▸ What you need to do: The line containing "wastebasket: none [1087,709,1217,874]" marks the end; copy exactly all lines from the start of the material up to and including it.

▸ Task inputs:
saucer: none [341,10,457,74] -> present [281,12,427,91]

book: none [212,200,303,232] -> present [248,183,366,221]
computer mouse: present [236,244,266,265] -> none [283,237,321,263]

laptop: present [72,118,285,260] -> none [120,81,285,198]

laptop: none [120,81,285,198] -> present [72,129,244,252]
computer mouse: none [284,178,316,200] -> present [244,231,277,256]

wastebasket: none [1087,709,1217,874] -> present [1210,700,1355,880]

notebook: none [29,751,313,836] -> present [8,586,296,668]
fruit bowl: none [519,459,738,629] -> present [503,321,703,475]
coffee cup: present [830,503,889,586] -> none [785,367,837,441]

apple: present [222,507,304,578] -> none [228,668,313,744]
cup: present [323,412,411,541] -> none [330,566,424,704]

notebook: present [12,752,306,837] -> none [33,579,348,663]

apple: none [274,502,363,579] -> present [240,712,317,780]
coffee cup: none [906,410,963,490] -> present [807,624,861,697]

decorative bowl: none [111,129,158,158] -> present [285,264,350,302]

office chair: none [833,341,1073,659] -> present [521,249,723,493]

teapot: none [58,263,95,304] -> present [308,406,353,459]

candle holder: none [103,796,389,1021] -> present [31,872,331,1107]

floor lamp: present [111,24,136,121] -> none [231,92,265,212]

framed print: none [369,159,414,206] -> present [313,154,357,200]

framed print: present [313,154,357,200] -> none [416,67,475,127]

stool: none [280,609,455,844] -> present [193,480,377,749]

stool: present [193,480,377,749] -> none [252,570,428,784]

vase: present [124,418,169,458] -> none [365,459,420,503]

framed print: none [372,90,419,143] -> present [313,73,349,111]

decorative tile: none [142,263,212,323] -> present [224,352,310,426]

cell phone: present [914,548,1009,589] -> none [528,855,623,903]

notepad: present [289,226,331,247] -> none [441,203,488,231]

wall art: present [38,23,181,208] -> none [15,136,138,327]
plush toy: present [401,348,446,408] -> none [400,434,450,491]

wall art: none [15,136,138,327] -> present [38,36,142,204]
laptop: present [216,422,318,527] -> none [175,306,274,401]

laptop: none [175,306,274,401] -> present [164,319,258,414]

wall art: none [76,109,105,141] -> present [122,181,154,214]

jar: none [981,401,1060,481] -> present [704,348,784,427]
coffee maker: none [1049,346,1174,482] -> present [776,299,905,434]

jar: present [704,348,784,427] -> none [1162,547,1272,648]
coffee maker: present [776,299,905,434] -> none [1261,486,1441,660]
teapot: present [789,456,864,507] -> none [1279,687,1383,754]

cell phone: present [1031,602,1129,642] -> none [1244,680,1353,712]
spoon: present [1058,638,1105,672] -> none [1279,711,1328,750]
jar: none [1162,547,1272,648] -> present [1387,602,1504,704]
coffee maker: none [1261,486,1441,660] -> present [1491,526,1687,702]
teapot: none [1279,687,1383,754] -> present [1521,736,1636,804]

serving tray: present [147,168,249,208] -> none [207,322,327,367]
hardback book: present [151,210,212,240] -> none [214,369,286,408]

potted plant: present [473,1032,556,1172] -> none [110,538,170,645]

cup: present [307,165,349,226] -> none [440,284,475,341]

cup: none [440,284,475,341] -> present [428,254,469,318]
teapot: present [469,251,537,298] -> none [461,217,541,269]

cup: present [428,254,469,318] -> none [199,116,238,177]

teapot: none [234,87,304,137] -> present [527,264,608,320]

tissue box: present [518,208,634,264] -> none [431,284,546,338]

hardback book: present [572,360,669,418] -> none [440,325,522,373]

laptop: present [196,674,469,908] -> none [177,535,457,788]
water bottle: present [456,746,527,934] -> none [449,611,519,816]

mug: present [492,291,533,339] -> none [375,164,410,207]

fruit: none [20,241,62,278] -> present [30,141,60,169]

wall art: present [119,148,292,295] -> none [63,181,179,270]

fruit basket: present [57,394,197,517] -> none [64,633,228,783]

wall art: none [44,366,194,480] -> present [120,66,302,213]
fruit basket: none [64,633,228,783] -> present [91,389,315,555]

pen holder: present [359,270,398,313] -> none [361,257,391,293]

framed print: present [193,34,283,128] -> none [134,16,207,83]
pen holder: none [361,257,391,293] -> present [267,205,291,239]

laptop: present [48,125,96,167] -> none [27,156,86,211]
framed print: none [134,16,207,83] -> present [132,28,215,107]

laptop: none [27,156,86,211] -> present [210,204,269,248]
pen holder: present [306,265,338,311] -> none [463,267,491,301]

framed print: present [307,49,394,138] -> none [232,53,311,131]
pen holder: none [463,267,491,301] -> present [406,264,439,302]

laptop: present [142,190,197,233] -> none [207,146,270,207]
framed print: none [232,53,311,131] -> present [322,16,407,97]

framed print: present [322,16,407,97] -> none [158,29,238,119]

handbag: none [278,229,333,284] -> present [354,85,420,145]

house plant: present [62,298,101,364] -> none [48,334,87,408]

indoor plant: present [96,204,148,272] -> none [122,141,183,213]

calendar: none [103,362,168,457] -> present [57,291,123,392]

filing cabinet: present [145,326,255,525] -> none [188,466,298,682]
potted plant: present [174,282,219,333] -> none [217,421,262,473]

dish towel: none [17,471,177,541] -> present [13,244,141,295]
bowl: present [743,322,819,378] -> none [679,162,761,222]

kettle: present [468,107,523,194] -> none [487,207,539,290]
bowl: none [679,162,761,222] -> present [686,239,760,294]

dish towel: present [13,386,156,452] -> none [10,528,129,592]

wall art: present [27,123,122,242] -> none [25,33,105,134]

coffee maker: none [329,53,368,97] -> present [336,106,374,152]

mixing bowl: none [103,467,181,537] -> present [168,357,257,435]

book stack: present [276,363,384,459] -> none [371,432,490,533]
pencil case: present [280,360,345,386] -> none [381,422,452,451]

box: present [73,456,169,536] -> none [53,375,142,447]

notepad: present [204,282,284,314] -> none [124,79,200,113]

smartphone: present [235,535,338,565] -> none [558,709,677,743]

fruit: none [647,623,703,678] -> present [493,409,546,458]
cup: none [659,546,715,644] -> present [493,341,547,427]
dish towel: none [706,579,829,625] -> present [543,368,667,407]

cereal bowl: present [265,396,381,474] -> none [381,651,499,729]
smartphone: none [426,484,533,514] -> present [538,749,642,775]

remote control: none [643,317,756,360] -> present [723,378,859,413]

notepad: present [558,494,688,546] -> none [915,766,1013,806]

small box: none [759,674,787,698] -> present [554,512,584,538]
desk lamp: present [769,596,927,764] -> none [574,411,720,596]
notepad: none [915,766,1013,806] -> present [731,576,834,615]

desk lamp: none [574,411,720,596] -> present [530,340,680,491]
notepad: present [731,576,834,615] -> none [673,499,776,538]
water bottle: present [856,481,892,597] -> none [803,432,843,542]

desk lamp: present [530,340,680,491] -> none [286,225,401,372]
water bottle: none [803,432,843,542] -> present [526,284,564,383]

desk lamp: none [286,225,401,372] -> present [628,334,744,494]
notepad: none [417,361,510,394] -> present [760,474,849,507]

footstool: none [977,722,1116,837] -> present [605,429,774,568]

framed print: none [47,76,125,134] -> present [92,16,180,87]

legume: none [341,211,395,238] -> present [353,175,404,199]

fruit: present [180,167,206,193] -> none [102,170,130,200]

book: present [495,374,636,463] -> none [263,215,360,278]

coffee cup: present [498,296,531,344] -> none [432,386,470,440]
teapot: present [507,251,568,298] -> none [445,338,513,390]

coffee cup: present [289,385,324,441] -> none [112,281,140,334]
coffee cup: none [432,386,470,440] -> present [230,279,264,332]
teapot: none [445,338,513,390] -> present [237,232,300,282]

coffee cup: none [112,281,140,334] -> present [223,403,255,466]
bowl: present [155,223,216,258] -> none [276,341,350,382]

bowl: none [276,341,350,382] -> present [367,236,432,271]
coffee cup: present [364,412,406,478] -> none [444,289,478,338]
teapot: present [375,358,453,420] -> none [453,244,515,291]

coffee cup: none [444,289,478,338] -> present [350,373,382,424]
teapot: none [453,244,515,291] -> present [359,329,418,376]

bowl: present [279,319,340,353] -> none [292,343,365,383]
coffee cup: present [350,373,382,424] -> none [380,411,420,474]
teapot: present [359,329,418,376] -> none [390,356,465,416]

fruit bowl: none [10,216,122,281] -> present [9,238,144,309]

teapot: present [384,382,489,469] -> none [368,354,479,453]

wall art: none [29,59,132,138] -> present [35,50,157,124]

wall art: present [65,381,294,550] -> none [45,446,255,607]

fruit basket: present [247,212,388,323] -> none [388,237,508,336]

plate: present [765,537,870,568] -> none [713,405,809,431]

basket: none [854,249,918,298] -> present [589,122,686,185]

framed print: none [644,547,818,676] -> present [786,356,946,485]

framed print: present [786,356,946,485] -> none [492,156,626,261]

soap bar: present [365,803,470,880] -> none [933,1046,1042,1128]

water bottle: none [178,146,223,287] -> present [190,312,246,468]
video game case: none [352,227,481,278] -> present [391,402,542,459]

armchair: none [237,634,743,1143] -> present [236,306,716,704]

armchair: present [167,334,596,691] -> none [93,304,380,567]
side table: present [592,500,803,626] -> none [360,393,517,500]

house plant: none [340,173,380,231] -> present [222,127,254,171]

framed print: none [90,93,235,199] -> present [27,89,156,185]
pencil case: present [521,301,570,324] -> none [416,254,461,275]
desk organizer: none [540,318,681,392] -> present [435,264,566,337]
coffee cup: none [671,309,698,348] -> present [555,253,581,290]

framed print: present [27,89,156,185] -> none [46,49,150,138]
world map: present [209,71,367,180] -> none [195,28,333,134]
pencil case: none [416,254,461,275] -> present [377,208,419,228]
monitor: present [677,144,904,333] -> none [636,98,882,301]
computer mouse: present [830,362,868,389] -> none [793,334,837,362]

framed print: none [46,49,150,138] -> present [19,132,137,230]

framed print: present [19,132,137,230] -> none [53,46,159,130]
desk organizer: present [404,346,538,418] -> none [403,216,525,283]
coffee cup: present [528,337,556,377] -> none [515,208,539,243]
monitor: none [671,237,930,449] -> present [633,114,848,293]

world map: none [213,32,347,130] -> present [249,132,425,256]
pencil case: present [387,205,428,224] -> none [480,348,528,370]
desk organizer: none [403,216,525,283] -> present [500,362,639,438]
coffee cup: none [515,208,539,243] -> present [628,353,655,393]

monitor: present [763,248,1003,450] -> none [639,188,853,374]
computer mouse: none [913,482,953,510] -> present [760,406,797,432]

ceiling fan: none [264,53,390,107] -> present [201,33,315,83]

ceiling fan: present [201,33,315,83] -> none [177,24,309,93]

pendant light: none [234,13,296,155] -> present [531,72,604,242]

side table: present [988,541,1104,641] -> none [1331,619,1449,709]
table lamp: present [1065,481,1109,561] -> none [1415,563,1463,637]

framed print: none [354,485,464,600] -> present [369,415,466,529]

▸ The answer:
saucer: none [341,10,457,74] -> present [281,12,427,91]

book: none [212,200,303,232] -> present [248,183,366,221]
computer mouse: present [236,244,266,265] -> none [283,237,321,263]

laptop: present [72,118,285,260] -> none [120,81,285,198]

laptop: none [120,81,285,198] -> present [72,129,244,252]
computer mouse: none [284,178,316,200] -> present [244,231,277,256]

wastebasket: none [1087,709,1217,874] -> present [1210,700,1355,880]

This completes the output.